When you're a kiddo, bravery was witnessed from your superheroes or on cartoons as the good guys took on the bad guys... standing up to a bully... It could even be considered brave to stand up for yourself to an elder whom you're supposed to respect. To go against the status quo and do your own thing, is brave. To veer from the well traveled path and forge your own destiny is very brave. So, that being said, bravery is certainly not the lack of fear but the strength to overcome it. Fear begets bravery.
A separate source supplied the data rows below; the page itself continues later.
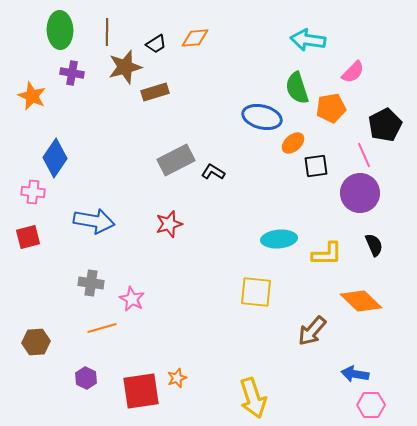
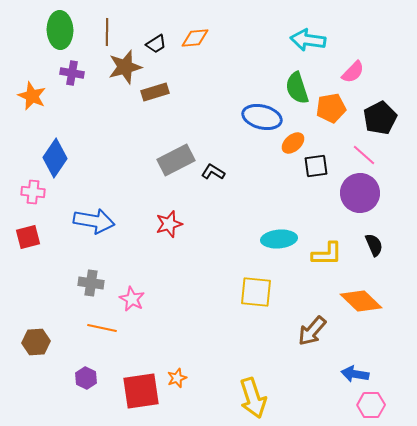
black pentagon at (385, 125): moved 5 px left, 7 px up
pink line at (364, 155): rotated 25 degrees counterclockwise
orange line at (102, 328): rotated 28 degrees clockwise
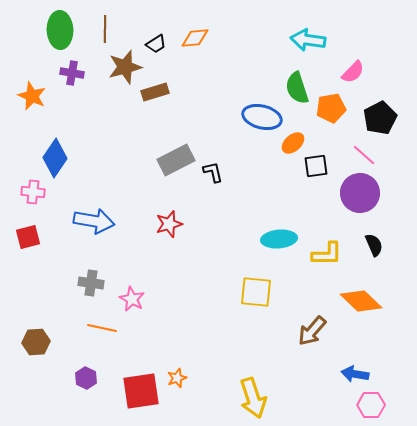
brown line at (107, 32): moved 2 px left, 3 px up
black L-shape at (213, 172): rotated 45 degrees clockwise
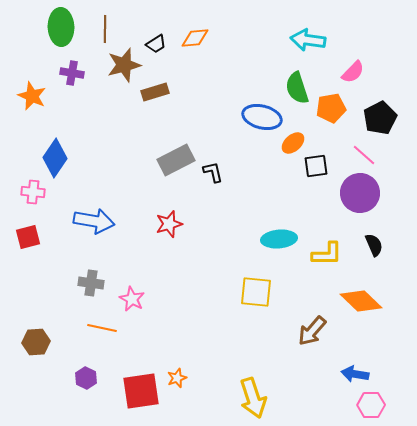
green ellipse at (60, 30): moved 1 px right, 3 px up
brown star at (125, 67): moved 1 px left, 2 px up
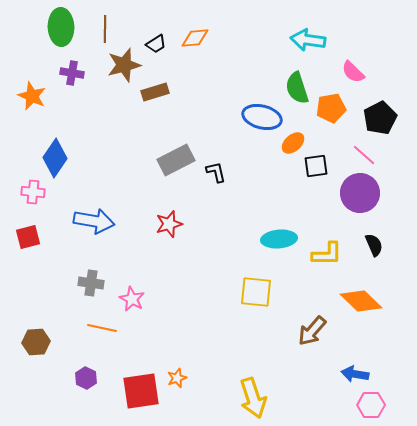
pink semicircle at (353, 72): rotated 90 degrees clockwise
black L-shape at (213, 172): moved 3 px right
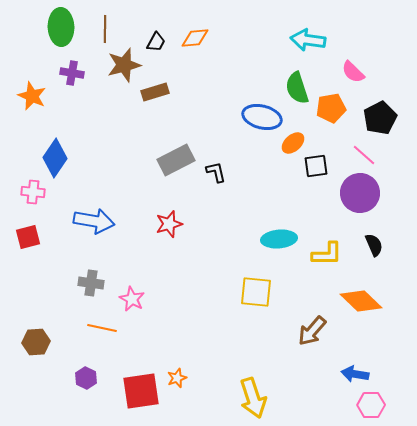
black trapezoid at (156, 44): moved 2 px up; rotated 30 degrees counterclockwise
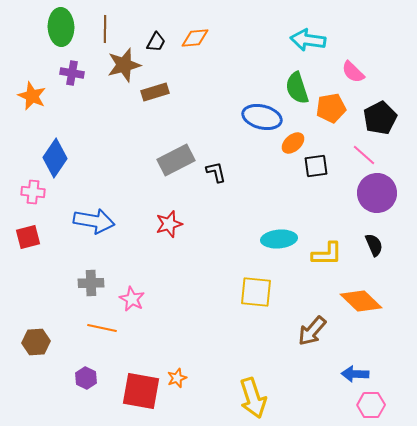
purple circle at (360, 193): moved 17 px right
gray cross at (91, 283): rotated 10 degrees counterclockwise
blue arrow at (355, 374): rotated 8 degrees counterclockwise
red square at (141, 391): rotated 18 degrees clockwise
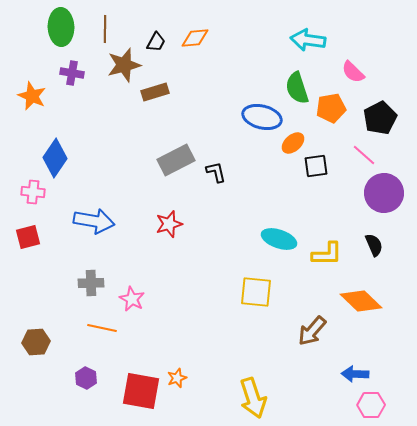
purple circle at (377, 193): moved 7 px right
cyan ellipse at (279, 239): rotated 24 degrees clockwise
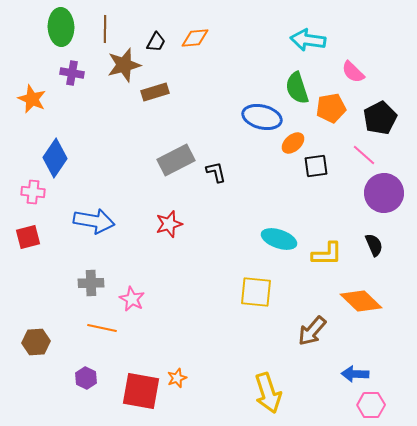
orange star at (32, 96): moved 3 px down
yellow arrow at (253, 398): moved 15 px right, 5 px up
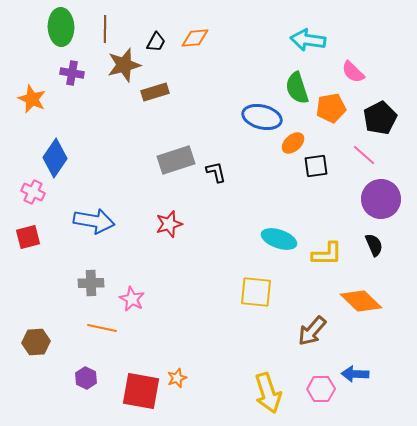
gray rectangle at (176, 160): rotated 9 degrees clockwise
pink cross at (33, 192): rotated 20 degrees clockwise
purple circle at (384, 193): moved 3 px left, 6 px down
pink hexagon at (371, 405): moved 50 px left, 16 px up
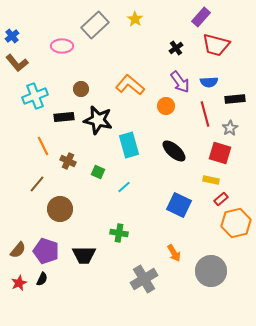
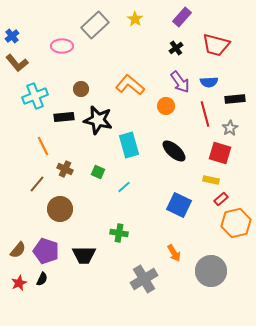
purple rectangle at (201, 17): moved 19 px left
brown cross at (68, 161): moved 3 px left, 8 px down
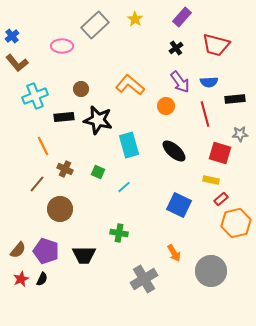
gray star at (230, 128): moved 10 px right, 6 px down; rotated 28 degrees clockwise
red star at (19, 283): moved 2 px right, 4 px up
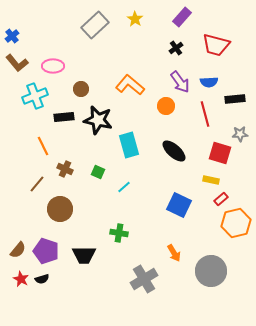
pink ellipse at (62, 46): moved 9 px left, 20 px down
red star at (21, 279): rotated 21 degrees counterclockwise
black semicircle at (42, 279): rotated 48 degrees clockwise
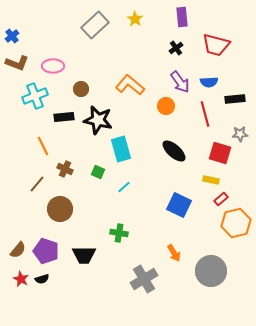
purple rectangle at (182, 17): rotated 48 degrees counterclockwise
brown L-shape at (17, 63): rotated 30 degrees counterclockwise
cyan rectangle at (129, 145): moved 8 px left, 4 px down
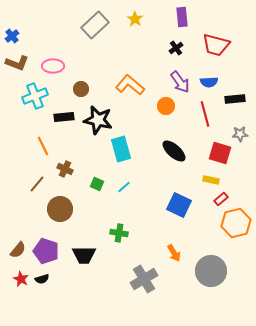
green square at (98, 172): moved 1 px left, 12 px down
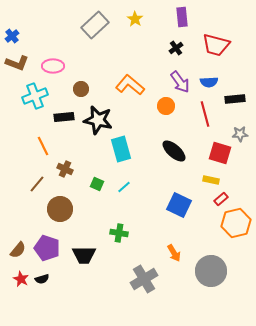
purple pentagon at (46, 251): moved 1 px right, 3 px up
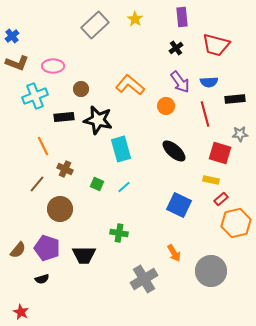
red star at (21, 279): moved 33 px down
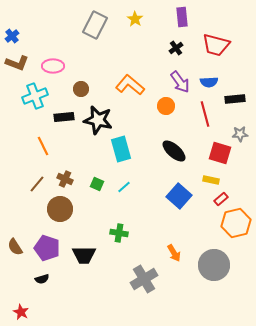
gray rectangle at (95, 25): rotated 20 degrees counterclockwise
brown cross at (65, 169): moved 10 px down
blue square at (179, 205): moved 9 px up; rotated 15 degrees clockwise
brown semicircle at (18, 250): moved 3 px left, 3 px up; rotated 108 degrees clockwise
gray circle at (211, 271): moved 3 px right, 6 px up
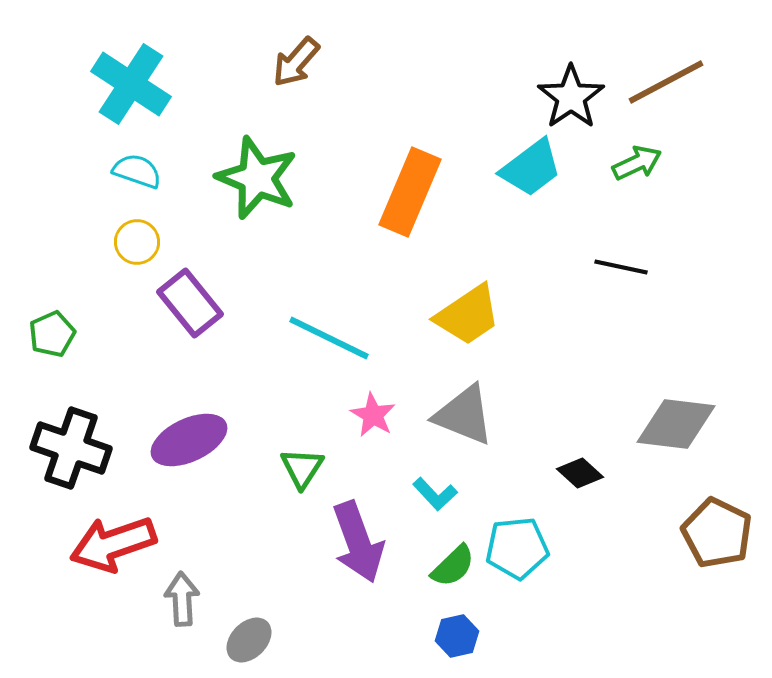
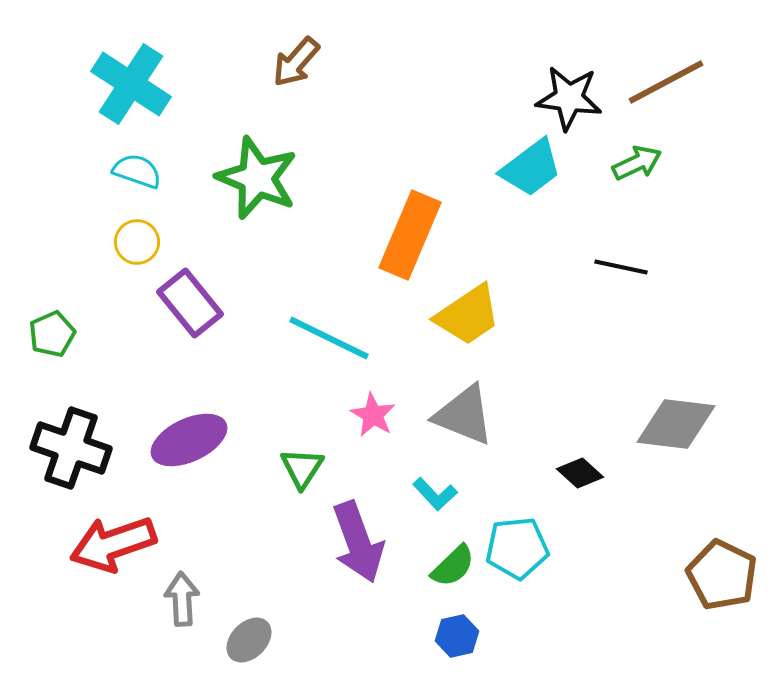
black star: moved 2 px left, 1 px down; rotated 30 degrees counterclockwise
orange rectangle: moved 43 px down
brown pentagon: moved 5 px right, 42 px down
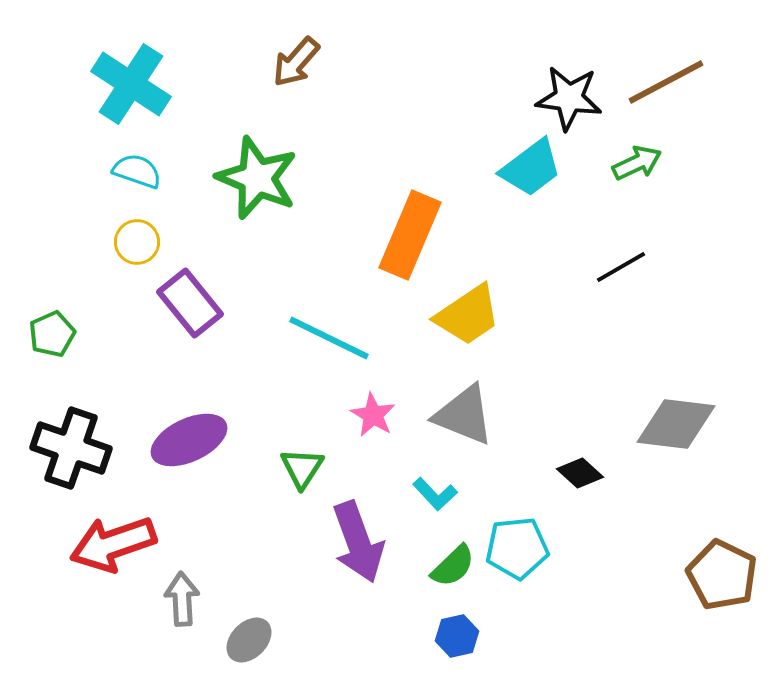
black line: rotated 42 degrees counterclockwise
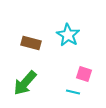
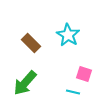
brown rectangle: rotated 30 degrees clockwise
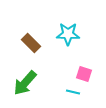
cyan star: moved 1 px up; rotated 30 degrees counterclockwise
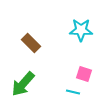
cyan star: moved 13 px right, 4 px up
green arrow: moved 2 px left, 1 px down
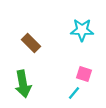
cyan star: moved 1 px right
green arrow: rotated 52 degrees counterclockwise
cyan line: moved 1 px right, 1 px down; rotated 64 degrees counterclockwise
I love the way The Boy Scout Trail says:
Fear is a feeling you have based on your surroundings. If you sense danger, you feel fear. It's a natural and useful feeling. When a Scout experiences fear, he can either control it or let it control him. Courage controls fear and allows a Scout to keep a cool head, rise above the danger, and act in a brave way. When fear controls the person, he loses his sense of honor and his gut instinct of self-preservation takes over, causing acts of cowardice.
It's easy to stand back in the sidelines and let things happen, but we are training leaders that not only think of others, but act on the moral compass we are helping to instill within. To think about how he can interject in a situation to turn it around and let the right thing happen.
There are many situations in Scouting where fear may be experienced: public speaking, leading a project, asking for help from another leader, learning new skills, handling new tools, camping in a new environment, learning to do hard things. But, the way to overcome that fear is to seek the courage from within because WE BELIEVE OUR BOYS CAN DO HARD THINGS! Do hard things every day! Conquer your fears -- conquer the world!